PAGE TEXT below:

4.8 Metarule specialisation by MIL

figure b
figure c

Algorithm 1 learns first-order definite clauses. Our motivation for this work is to learn metarules that can replace user-defined metarules. User-defined metarules are fully-connected sort metarules and chosen so that if M is a user-defined metarule and \(M\varTheta\) is a vl-specialisation of M returned by Procedure CONSTRUCT in Algorithm 1, then \(\exists e^+ \in E^+: M\varTheta \wedge B^* \models e^+\). Therefore, to replace user-defined metarules with automatically derived metarules, we must automatically derive fully-connected sort metarules having vl-specialisations that entail one or more positive examples in \(E^+\) with respect to \(B^*\).

We achieve this goal by modifying Algorithm 1, as Algorithm 2, to generalise the substitutions of both universally and existentially quantified variables in metarules. Such substitutions are fully-ground by successful resolution with \(B^*\) therefore, in order to produce metarules rather than first-order clauses, we must replace the ground terms in those substitutions with new variables. We propose Procedure LIFT in Algorithm 3 to perform this “variabilisation” operation.

Lemma 4

(Fully-connected lifting) Let \(\vartheta \varTheta /M\) be a meta/substitution of a punch or matrix metarule M and \(M\vartheta \varTheta\) be a fully-connected definite clause. The application of LIFT\((\vartheta \varTheta )\) to M, M.LIFT\((\vartheta \varTheta )\), is a fully-connected sort metarule.

Proof

Procedure LIFT replaces each occurrence of a ground term with the same variable throughout \(\vartheta \varTheta\) so that if two literals \(l_i,l_k \in M\vartheta \varTheta\) share a ground term, \(\{l_i,l_k\}.\) LIFT\((\vartheta \varTheta ) \in M.\) LIFT\((\vartheta \varTheta )\) share a variable. Therefore \(M\vartheta \varTheta\) is fully-connected iff M.LIFT\((\vartheta \varTheta )\) is fully-connected. \(\square\)

Lemma 5

(Lifting subsumption) Let \(\vartheta \varTheta /M\) be a meta/substitution of a punch or matrix metarule M. Then \(M \preceq M.\) LIFT\((\vartheta \varTheta ) \preceq M\vartheta \varTheta\).

Proof

\(M \preceq M.\) LIFT\((\vartheta \varTheta )\) by Definition 6. Construct a meta/substitution \(\sigma \varSigma\) by mapping each \(w_i\) in \(v_i/w_i \in \,\) LIFT\((\vartheta \varTheta )\) to \(t_i\) in \(v_i/t_i \in \vartheta \varTheta\). \(\exists \sigma \varSigma : M.\) LIFT\((\vartheta \varTheta )\sigma \varSigma = M \vartheta \varTheta\), therefore M.LIFT\((\vartheta \varTheta ) \preceq M \vartheta \varTheta\). \(\square\)

End of PAGE TEXT.
DATASET EXCERPT below:

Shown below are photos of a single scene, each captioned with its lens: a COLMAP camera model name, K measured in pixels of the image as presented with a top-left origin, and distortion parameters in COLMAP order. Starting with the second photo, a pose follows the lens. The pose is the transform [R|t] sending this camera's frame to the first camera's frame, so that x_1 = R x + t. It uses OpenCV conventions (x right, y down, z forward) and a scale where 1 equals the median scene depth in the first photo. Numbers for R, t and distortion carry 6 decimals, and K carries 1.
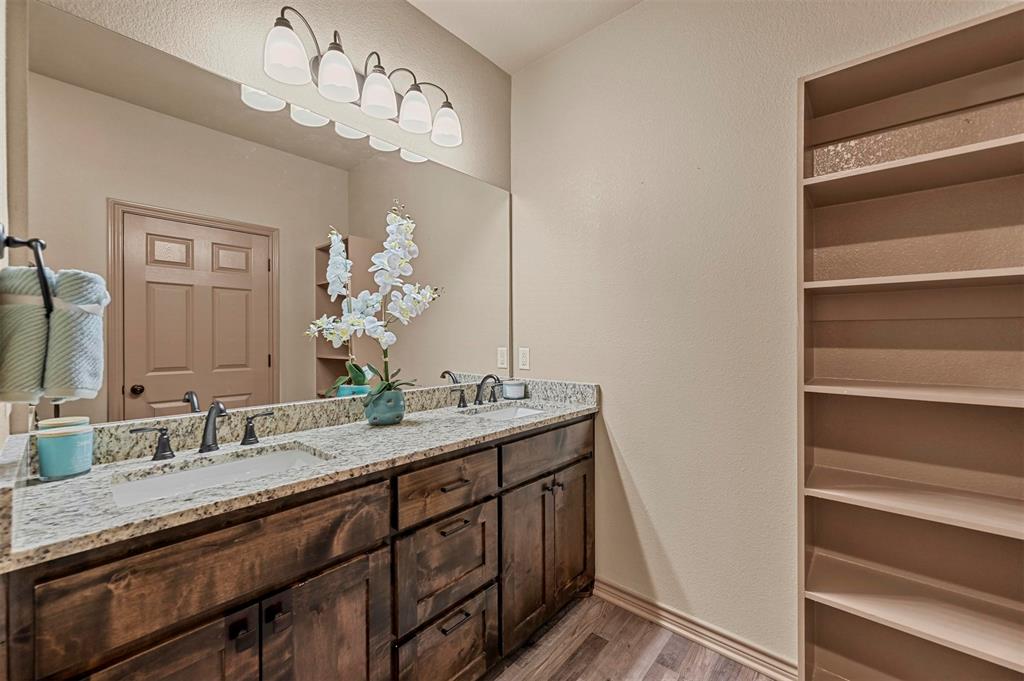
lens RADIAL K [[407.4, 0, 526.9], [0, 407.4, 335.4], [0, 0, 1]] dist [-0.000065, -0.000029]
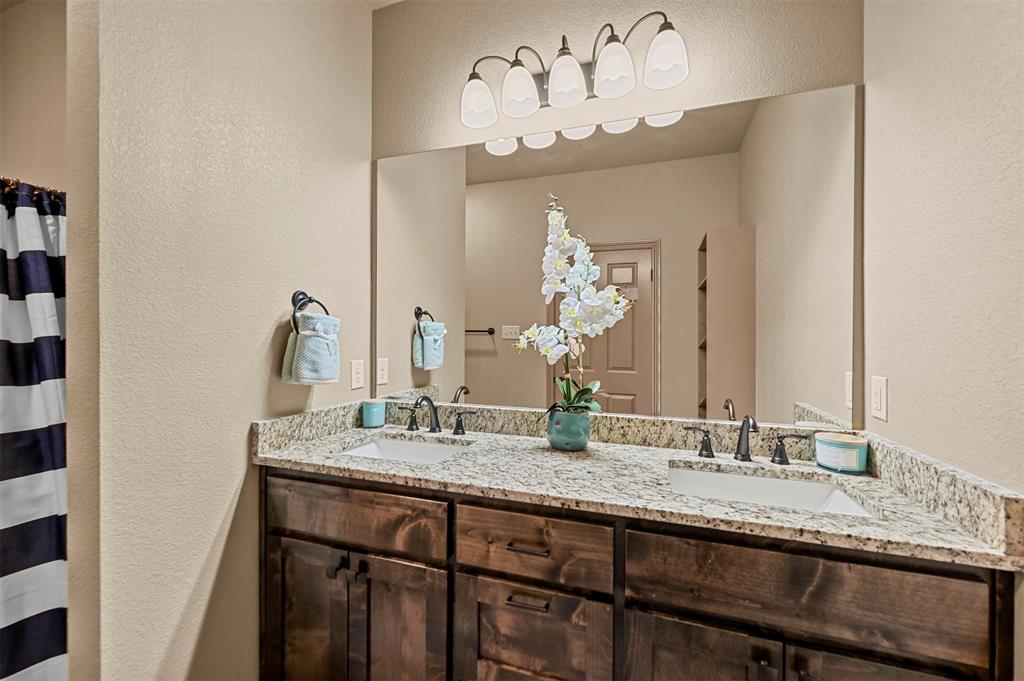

End of DATASET EXCERPT.

REQUIRED TASKS =
A. Reproduce everything from "4.8 Metarule specialisation" down to "respect to \(B^*\)." in the section on metarule specialization.
B. According to the section on metarule specialization, which procedure performs the "variabilisation" operation?

ANSWERS FOR THE TASKS =
A.
4.8 Metarule specialisation by MIL

figure b
figure c

Algorithm 1 learns first-order definite clauses. Our motivation for this work is to learn metarules that can replace user-defined metarules. User-defined metarules are fully-connected sort metarules and chosen so that if M is a user-defined metarule and \(M\varTheta\) is a vl-specialisation of M returned by Procedure CONSTRUCT in Algorithm 1, then \(\exists e^+ \in E^+: M\varTheta \wedge B^* \models e^+\). Therefore, to replace user-defined metarules with automatically derived metarules, we must automatically derive fully-connected sort metarules having vl-specialisations that entail one or more positive examples in \(E^+\) with respect to \(B^*\).

B. Procedure LIFT in Algorithm 3.